A word-for-word transcription of all the data is required.

- - - - - - -

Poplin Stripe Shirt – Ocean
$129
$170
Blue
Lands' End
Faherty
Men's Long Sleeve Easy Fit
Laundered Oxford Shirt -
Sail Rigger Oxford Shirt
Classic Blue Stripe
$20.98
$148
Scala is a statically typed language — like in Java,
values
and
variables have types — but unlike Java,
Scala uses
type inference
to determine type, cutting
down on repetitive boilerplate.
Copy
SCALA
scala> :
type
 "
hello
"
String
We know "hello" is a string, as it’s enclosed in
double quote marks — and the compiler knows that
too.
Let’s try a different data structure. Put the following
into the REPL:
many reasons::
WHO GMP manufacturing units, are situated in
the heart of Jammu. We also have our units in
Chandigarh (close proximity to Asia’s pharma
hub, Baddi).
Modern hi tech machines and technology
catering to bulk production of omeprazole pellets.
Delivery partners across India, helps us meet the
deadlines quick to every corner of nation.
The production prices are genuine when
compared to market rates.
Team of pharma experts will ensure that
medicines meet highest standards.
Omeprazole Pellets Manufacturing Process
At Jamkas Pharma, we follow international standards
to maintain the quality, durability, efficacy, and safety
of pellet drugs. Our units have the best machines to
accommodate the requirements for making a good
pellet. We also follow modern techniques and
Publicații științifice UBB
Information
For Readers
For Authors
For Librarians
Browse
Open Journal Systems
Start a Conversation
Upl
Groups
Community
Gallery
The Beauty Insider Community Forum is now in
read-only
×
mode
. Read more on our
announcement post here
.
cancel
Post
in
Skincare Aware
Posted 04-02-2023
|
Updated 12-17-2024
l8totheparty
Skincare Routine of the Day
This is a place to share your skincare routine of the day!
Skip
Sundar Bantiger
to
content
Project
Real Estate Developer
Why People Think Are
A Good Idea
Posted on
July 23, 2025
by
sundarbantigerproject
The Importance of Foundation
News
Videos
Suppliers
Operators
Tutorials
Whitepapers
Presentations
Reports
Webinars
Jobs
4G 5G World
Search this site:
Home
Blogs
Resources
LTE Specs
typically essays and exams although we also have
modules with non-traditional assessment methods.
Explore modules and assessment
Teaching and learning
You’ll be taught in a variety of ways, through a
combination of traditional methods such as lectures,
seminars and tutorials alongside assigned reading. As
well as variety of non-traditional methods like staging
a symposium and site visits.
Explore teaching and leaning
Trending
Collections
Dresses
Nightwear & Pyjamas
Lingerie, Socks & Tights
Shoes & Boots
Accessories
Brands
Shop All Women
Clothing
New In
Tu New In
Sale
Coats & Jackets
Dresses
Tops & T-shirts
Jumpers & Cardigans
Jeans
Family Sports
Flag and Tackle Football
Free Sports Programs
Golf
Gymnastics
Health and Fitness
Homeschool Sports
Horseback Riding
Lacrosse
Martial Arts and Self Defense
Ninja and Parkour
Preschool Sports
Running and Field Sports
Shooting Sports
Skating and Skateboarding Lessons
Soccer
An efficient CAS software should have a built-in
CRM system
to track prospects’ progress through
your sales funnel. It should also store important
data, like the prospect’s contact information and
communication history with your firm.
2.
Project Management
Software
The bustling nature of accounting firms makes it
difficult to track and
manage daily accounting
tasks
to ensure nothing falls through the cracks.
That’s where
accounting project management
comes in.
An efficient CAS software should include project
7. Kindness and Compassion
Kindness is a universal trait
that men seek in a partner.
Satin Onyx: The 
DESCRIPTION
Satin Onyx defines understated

- - - - - - -

> **ANSWER FOR THE TASK**:
Poplin Stripe Shirt – Ocean
$129
$170
Blue
Lands' End
Faherty
Men's Long Sleeve Easy Fit
Laundered Oxford Shirt -
Sail Rigger Oxford Shirt
Classic Blue Stripe
$20.98
$148
Scala is a statically typed language — like in Java,
values
and
variables have types — but unlike Java,
Scala uses
type inference
to determine type, cutting
down on repetitive boilerplate.
Copy
SCALA
scala> :
type
 "
hello
"
String
We know "hello" is a string, as it’s enclosed in
double quote marks — and the compiler knows that
too.
Let’s try a different data structure. Put the following
into the REPL:
many reasons::
WHO GMP manufacturing units, are situated in
the heart of Jammu. We also have our units in
Chandigarh (close proximity to Asia’s pharma
hub, Baddi).
Modern hi tech machines and technology
catering to bulk production of omeprazole pellets.
Delivery partners across India, helps us meet the
deadlines quick to every corner of nation.
The production prices are genuine when
compared to market rates.
Team of pharma experts will ensure that
medicines meet highest standards.
Omeprazole Pellets Manufacturing Process
At Jamkas Pharma, we follow international standards
to maintain the quality, durability, efficacy, and safety
of pellet drugs. Our units have the best machines to
accommodate the requirements for making a good
pellet. We also follow modern techniques and
Publicații științifice UBB
Information
For Readers
For Authors
For Librarians
Browse
Open Journal Systems
Start a Conversation
Upl
Groups
Community
Gallery
The Beauty Insider Community Forum is now in
read-only
×
mode
. Read more on our
announcement post here
.
cancel
Post
in
Skincare Aware
Posted 04-02-2023
|
Updated 12-17-2024
l8totheparty
Skincare Routine of the Day
This is a place to share your skincare routine of the day!
Skip
Sundar Bantiger
to
content
Project
Real Estate Developer
Why People Think Are
A Good Idea
Posted on
July 23, 2025
by
sundarbantigerproject
The Importance of Foundation
News
Videos
Suppliers
Operators
Tutorials
Whitepapers
Presentations
Reports
Webinars
Jobs
4G 5G World
Search this site:
Home
Blogs
Resources
LTE Specs
typically essays and exams although we also have
modules with non-traditional assessment methods.
Explore modules and assessment
Teaching and learning
You’ll be taught in a variety of ways, through a
combination of traditional methods such as lectures,
seminars and tutorials alongside assigned reading. As
well as variety of non-traditional methods like staging
a symposium and site visits.
Explore teaching and leaning
Trending
Collections
Dresses
Nightwear & Pyjamas
Lingerie, Socks & Tights
Shoes & Boots
Accessories
Brands
Shop All Women
Clothing
New In
Tu New In
Sale
Coats & Jackets
Dresses
Tops & T-shirts
Jumpers & Cardigans
Jeans
Family Sports
Flag and Tackle Football
Free Sports Programs
Golf
Gymnastics
Health and Fitness
Homeschool Sports
Horseback Riding
Lacrosse
Martial Arts and Self Defense
Ninja and Parkour
Preschool Sports
Running and Field Sports
Shooting Sports
Skating and Skateboarding Lessons
Soccer
An efficient CAS software should have a built-in
CRM system
to track prospects’ progress through
your sales funnel. It should also store important
data, like the prospect’s contact information and
communication history with your firm.
2.
Project Management
Software
The bustling nature of accounting firms makes it
difficult to track and
manage daily accounting
tasks
to ensure nothing falls through the cracks.
That’s where
accounting project management
comes in.
An efficient CAS software should include project
7. Kindness and Compassion
Kindness is a universal trait
that men seek in a partner.
Satin Onyx: The 
DESCRIPTION
Satin Onyx defines understated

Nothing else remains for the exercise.